> _Письменное задание_:
Выведите все приведенные ниже строки дословно, ничего не меняя. Изображения в ответ не включайте.
______________________________
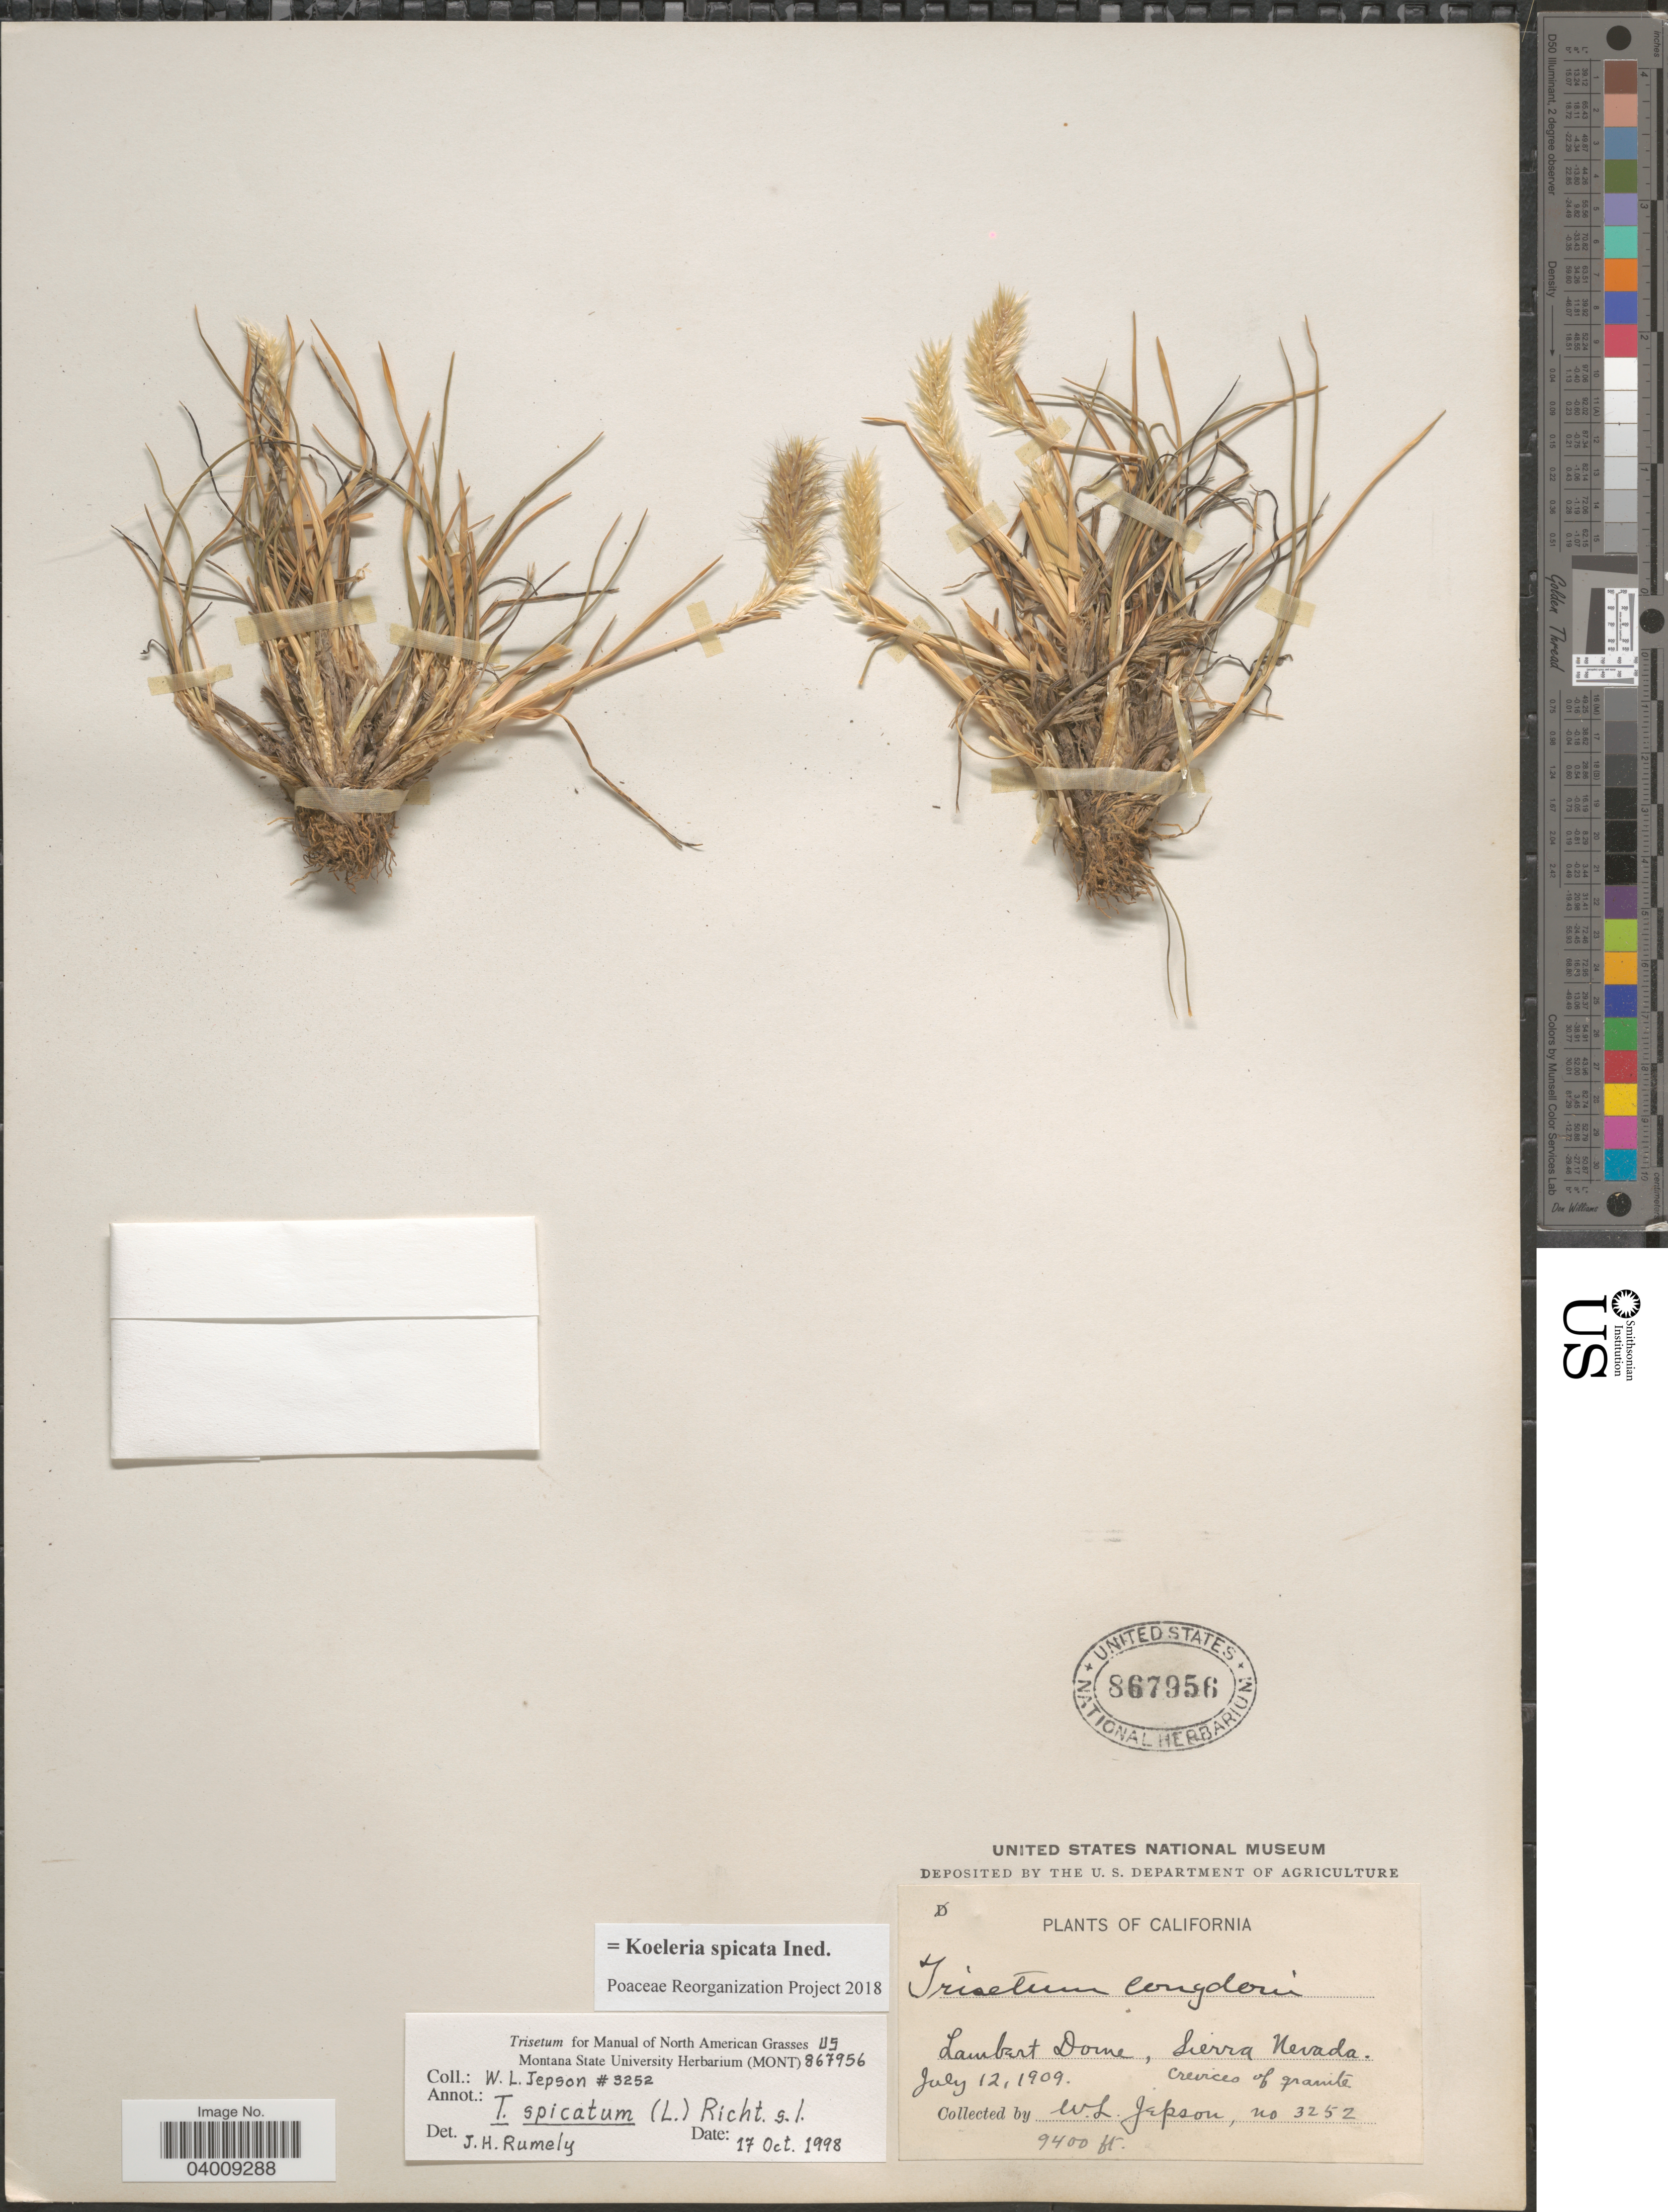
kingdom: Plantae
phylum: Tracheophyta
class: Liliopsida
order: Poales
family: Poaceae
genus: Koeleria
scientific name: Koeleria spicata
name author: (L.) Barberá et al.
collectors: W. L. Jepson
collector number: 3252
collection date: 1909-07-12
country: United States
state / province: California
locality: Lambert Dome, Sierra Nevada.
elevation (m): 2865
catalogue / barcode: US 867956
______________________________
> _Ответ_:
kingdom: Plantae
phylum: Tracheophyta
class: Liliopsida
order: Poales
family: Poaceae
genus: Koeleria
scientific name: Koeleria spicata
name author: (L.) Barberá et al.
collectors: W. L. Jepson
collector number: 3252
collection date: 1909-07-12
country: United States
state / province: California
locality: Lambert Dome, Sierra Nevada.
elevation (m): 2865
catalogue / barcode: US 867956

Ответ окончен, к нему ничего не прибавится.